# Where would you take kids for first trip to colorado



## Argo (Feb 25, 2010)

Wolf creek is where we all learned


----------



## BurtonAvenger (Aug 14, 2007)

Neither of those places that weekend sucks ass for traffic I'd go to one of the smaller resorts or ones off the beaten path.


----------



## killclimbz (Aug 10, 2007)

That is a tough one. If Copper has Union Creek open, it would be fine. Traffic does suck that weekend but it's far from being the worst travel wise. The thing is you probably won't know that. 

Burton's advice is probably right on. If Loveland has the valley open it would be a good spot to go too.

The biggest problem is if the snowfall has started in earnest for the season. I hate to say it, but often times when we get these early snows, the faucet shuts off for weeks. Sometimes it doesn't really get going until the first week of December or (shudder) later. Hopefully November brings plenty snow, but Thanksgiving is still pretty early and you often have early season conditions. Little more than the white ribbon of death, which is not great for kids.


----------



## Dozer (Dec 12, 2010)

Thanks for the replies, a co-worker suggested grandby ranch what other small areas would you suggest


----------



## ELCO5280 (Oct 5, 2011)

Ski Cooper is the best and cheapest place to learn I think.

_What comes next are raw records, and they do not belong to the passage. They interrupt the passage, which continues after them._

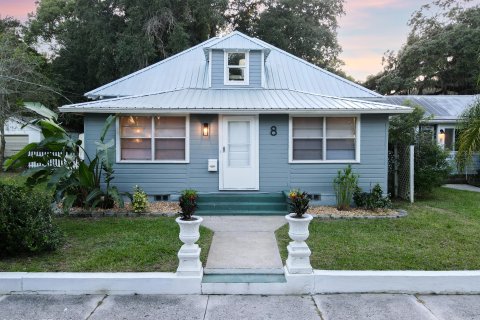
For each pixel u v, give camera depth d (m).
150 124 10.02
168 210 8.98
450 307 4.30
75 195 8.70
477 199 11.52
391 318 4.02
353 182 9.26
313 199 10.00
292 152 10.05
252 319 3.98
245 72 11.89
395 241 6.52
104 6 23.67
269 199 9.57
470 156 6.55
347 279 4.70
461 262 5.39
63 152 8.82
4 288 4.61
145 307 4.27
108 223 7.81
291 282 4.68
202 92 11.39
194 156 10.02
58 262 5.38
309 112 9.52
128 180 9.98
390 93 29.64
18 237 5.44
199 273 4.73
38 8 30.06
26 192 6.21
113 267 5.16
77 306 4.29
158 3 21.50
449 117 16.06
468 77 26.20
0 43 17.72
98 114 9.86
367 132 9.95
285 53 13.50
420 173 11.02
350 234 6.98
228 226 7.85
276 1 27.27
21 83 17.14
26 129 20.86
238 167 10.04
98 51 22.91
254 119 9.98
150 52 21.16
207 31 24.48
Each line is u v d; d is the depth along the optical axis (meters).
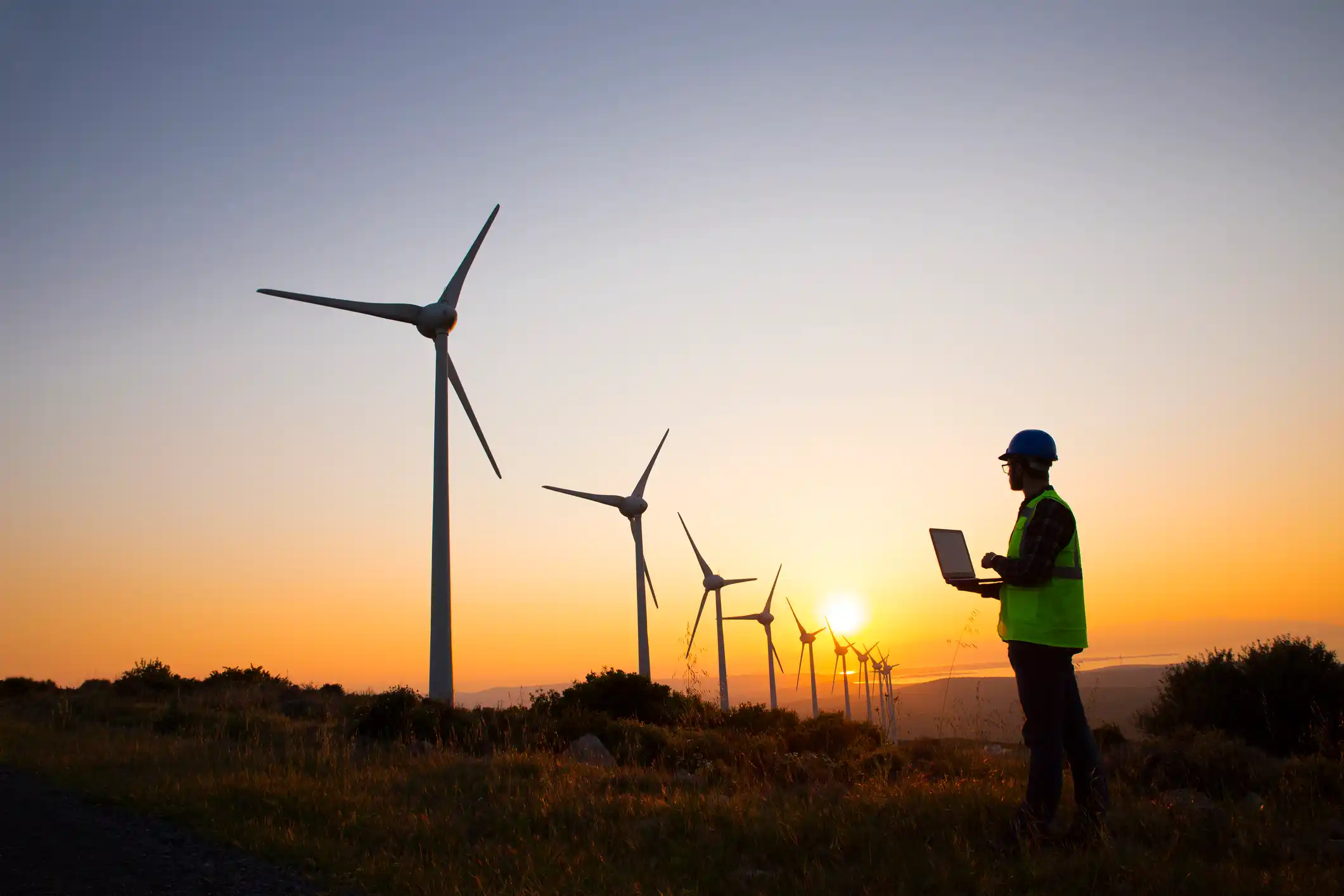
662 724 27.27
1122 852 6.82
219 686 35.62
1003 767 12.29
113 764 13.43
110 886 7.04
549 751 17.75
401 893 7.07
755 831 8.35
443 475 41.94
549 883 7.09
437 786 11.57
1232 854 6.99
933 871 6.69
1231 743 11.15
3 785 11.45
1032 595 7.36
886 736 21.72
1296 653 17.59
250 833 8.82
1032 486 7.77
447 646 39.69
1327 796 9.18
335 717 25.92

+ if your kids need a break and you want some more extreme runs hit the Cat on Chicago Ridge.


----------



## ELCO5280 (Oct 5, 2011)

Argo said:


> Wolf creek is where we all learned


I 2nd WC as well, but no overnight places have to head back to Pagosa Springs.


----------



## Dozer (Dec 12, 2010)

we ended up at winter park, traffic not to bad on wed and thurs. thanks for the replies and help


----------



## deke191 (Nov 22, 2011)

Breckenridge is a great place to learn to snowboard, if you want to read a good review of breck or other mountains I found a great site. Check out Rip The World - Mountain Reviews, Weather and Conditions


----------



## Krug (Mar 27, 2010)

ELCO5280 said:


> Ski Cooper is the best and cheapest place to learn I think.
> 
> + if your kids need a break and you want some more extreme runs hit the Cat on Chicago Ridge.


I agree...Ski Cooper....I took my kids ages 7, 5, and 3 there this past April...got the 2 youngest lessons and everyone had a ball. Also, nothing like just rolling right up to the lodge and parking without forking out at least 20 bucks for parking...the cheap lessons and lift tickets are nice also. Some slower lifts, but who cares, your riding with your kids having fun.

Fun drive as well


Andy


----------



## killclimbz (Aug 10, 2007)

Ummm guys, the OP has already gone on his trip and reported back...


----------



## AcroPhile (Dec 3, 2010)

killclimbz said:


> Ummm guys, the OP has already gone on his trip and reported back...


I was going to same thing yesterday but thought it would be fun to see how many more vacation suggestions he would get. :laugh:


----------